There was no thought for what might have happened next, had her hand clenched on his throat, had he become twisted and reduced to nothing, like those who had felt the crimson touch before. There was no thought for what her god, his god or any god might have said of it. There was only pain, only hunger.
And a blessed, unconscious meal before her. A relief from pain, from the agony that racked her.
But where her hand had slid slowly and carefully towards him, his was swift and merciless. It snapped out suddenly from the sand, without a snarl or curse or even any indication that Lenk had known what was about to happen. Her body went from burning to freezing in an instant as his fingers wrapped about her throat. Her arm fell at her side limply as he opened eyes that weren’t his and spoke with a voice that belonged to someone else.
‘Do not think,’ it had said, ‘that it will ever stop if you do it.’
It could have been Lenk, she thought, probably was him. He was feverish, if not enough to cause a hallucination, and he was starved and beaten. Trauma was known to cause such changes in personality, she knew from experience, and the fact that he remembered nothing of waking up would support this. But the eerie sensation that it was something more, some madness that gripped him, gripped her, too.
Fear had made her recoil and hold her arm away from him as his slipped from her throat and he fell back into feverish slumber. Or maybe it was compassion, a sudden shock of shame that made her spare her friend. Maybe she had finally claimed some victory over the arm.
Maybe.
The pain was too intense to think, though, the burning from her arm and the cold from his grasp conspiring to plunge her into agony. There she remained, huddled against the hut’s wall, choking on her sobs so that no one outside would hear her.
The pain passed, after it had thrust her into agonised sleep and she had awoken to find her arm whole again and Denaos standing over her. She had no idea what he had seen. He stared at her with what looked like concern, but that was a lie.
It had to be.
It was greed, she was sure, the presence of an opportunity to gain an advantage over her for whatever vileness he was planning that kept him around. It was greed that made him lean down and brace her up and offer her water. It was greed that made him ask with such feigned tenderness if she was all right. It was greed that she used to justify cursing at him and driving him out again that she might tend to Lenk and go through the ordeal of forgetting everything.

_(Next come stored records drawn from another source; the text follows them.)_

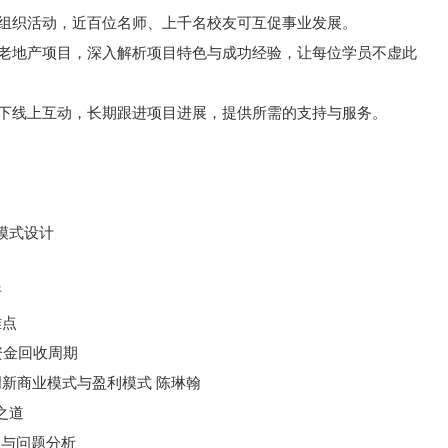
期组织活动，近百位名师、上千名校友可互促事业发展。
养老地产项目，深入解析项目特色与成功经验，让每位学员不虚此
线下线上互动，长期跟进项目进展，提供所需的支持与服务。
模式设计
析
难点
资金回收周期
创新商业模式与盈利模式
陈琳翰
之道
状与问题分析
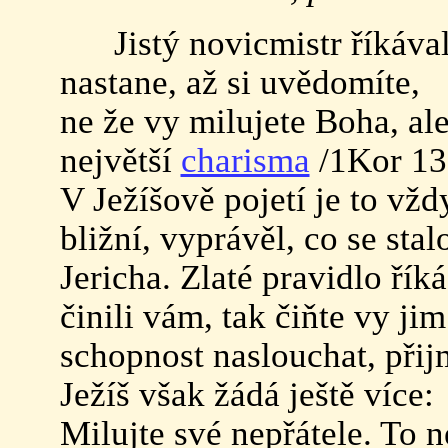
Jistý novicmistr říkáv
nastane, až si uvědomíte,
ne že vy milujete Boha, ale
největší
charisma
/1Kor 13,
V Ježíšově pojetí je to vžd
bližní, vyprávěl, co se stal
Jericha. Zlaté pravidlo říká
činili vám, tak čiňte vy jim
schopnost naslouchat, při
Ježíš však žádá ještě více:
Milujte své nepřátele. To 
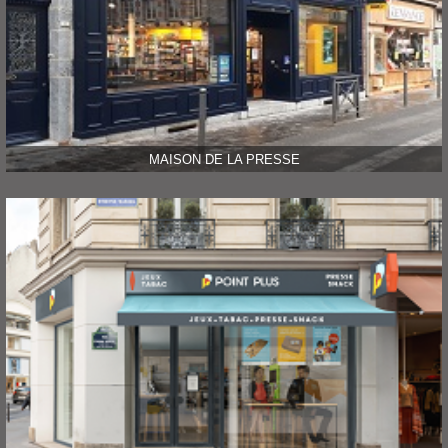
MAISON DE LA PRESSE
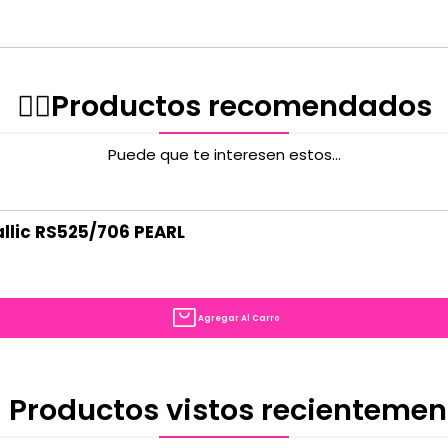
✌🏻️Productos recomendados
Puede que te interesen estos...
llic RS525/706 PEARL
Agregar Al Carro
 Productos vistos recientemen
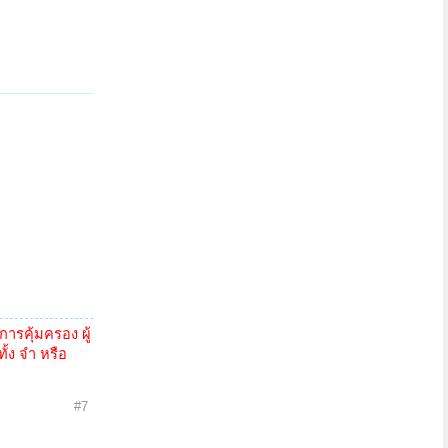
รคุ้มครอง ผู้
้ง จำ หรือ
#7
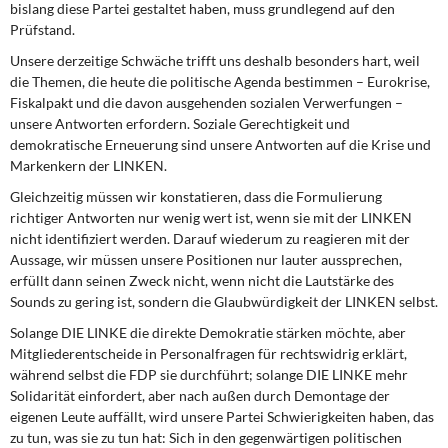
bislang diese Partei gestaltet haben, muss grundlegend auf den
Prüfstand.
Unsere derzeitige Schwäche trifft uns deshalb besonders hart, weil
die Themen, die heute die politische Agenda bestimmen – Eurokrise,
Fiskalpakt und die davon ausgehenden sozialen Verwerfungen –
unsere Antworten erfordern. Soziale Gerechtigkeit und
demokratische Erneuerung sind unsere Antworten auf die Krise und
Markenkern der LINKEN.
Gleichzeitig müssen wir konstatieren, dass die Formulierung
richtiger Antworten nur wenig wert ist, wenn sie mit der LINKEN
nicht identifiziert werden. Darauf wiederum zu reagieren mit der
Aussage, wir müssen unsere Positionen nur lauter aussprechen,
erfüllt dann seinen Zweck nicht, wenn nicht die Lautstärke des
Sounds zu gering ist, sondern die Glaubwürdigkeit der LINKEN selbst.
Solange DIE LINKE die direkte Demokratie stärken möchte, aber
Mitgliederentscheide in Personalfragen für rechtswidrig erklärt,
während selbst die FDP sie durchführt; solange DIE LINKE mehr
Solidarität einfordert, aber nach außen durch Demontage der
eigenen Leute auffällt, wird unsere Partei Schwierigkeiten haben, das
zu tun, was sie zu tun hat: Sich in den gegenwärtigen politischen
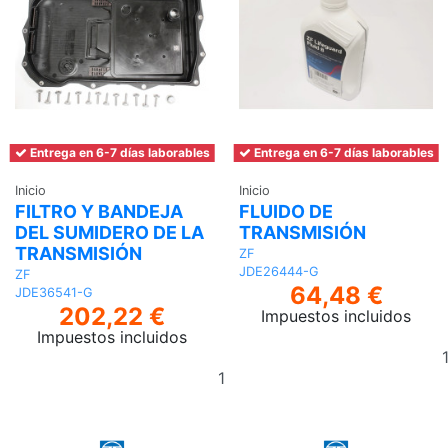
Entrega en 6-7 días laborables
Entrega en 6-7 días laborables
Inicio
Inicio
FILTRO Y BANDEJA
FLUIDO DE
DEL SUMIDERO DE LA
TRANSMISIÓN
TRANSMISIÓN
ZF
JDE26444-G
ZF
64,48 €
JDE36541-G
202,22 €
Impuestos incluidos
Impuestos incluidos
Añadir
al
carrito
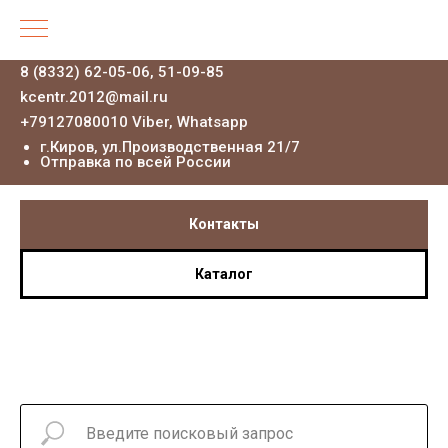
8 (8332) 62-05-06, 51-09-85
kcentr.2012@mail.ru
+79127080010 Viber, Whatsapp
г.Киров, ул.Производственная 21
/7
Отправка по всей России
Контакты
Каталог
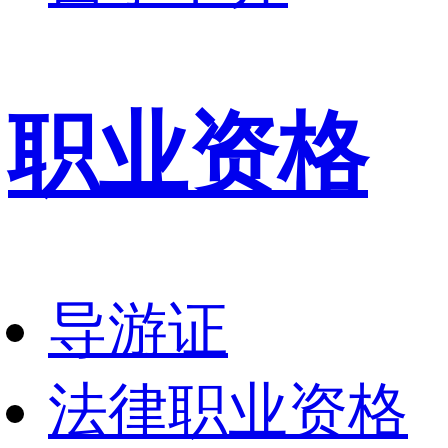
职业资格
导游证
法律职业资格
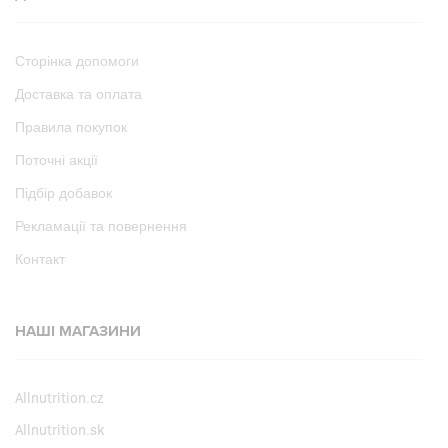
Сторінка допомоги
Доставка та оплата
Правила покупок
Поточні акції
Підбір добавок
Рекламації та повернення
Контакт
НАШІ МАГАЗИНИ
Allnutrition.cz
Allnutrition.sk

She had not forgotten, of course. She never would.
She spoke of the event often, posing questions and theorising answers with brazen frequency, but never to anyone with a mouth to reply with. Any time she was alone for a moment, she asked the same questions, as she did now.
‘Why?’
And answers now, as they had then, did not come.
‘Why him?’ Her tone was soft, inquisitive; all her previous indignant, tear-choked anger had long boiled out her mouth and soaked into the earth. ‘What is it about him that you want?’